WHAT TO DO: Please retype everything from the line containing "Yangın Ekip Üyesi Baret" down to the line containing "ntro del pelo que acaban modificándolo.", keeping each line as it appears.

MATERIALS PROVIDED:
>>>>
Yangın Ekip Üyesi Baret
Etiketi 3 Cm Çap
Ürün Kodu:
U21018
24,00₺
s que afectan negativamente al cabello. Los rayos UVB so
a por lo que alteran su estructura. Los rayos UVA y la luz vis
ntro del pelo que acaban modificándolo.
<<<<
>>>>
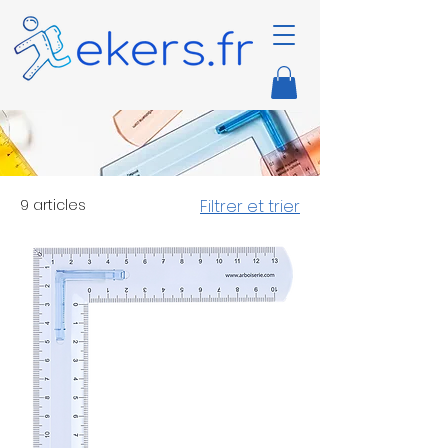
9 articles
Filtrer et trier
<<<<
>>>>
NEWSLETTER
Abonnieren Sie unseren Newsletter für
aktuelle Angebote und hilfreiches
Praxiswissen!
<<<<
TASK OUTPUT:
Yangın Ekip Üyesi Baret
Etiketi 3 Cm Çap
Ürün Kodu:
U21018
24,00₺
s que afectan negativamente al cabello. Los rayos UVB so
a por lo que alteran su estructura. Los rayos UVA y la luz vis
ntro del pelo que acaban modificándolo.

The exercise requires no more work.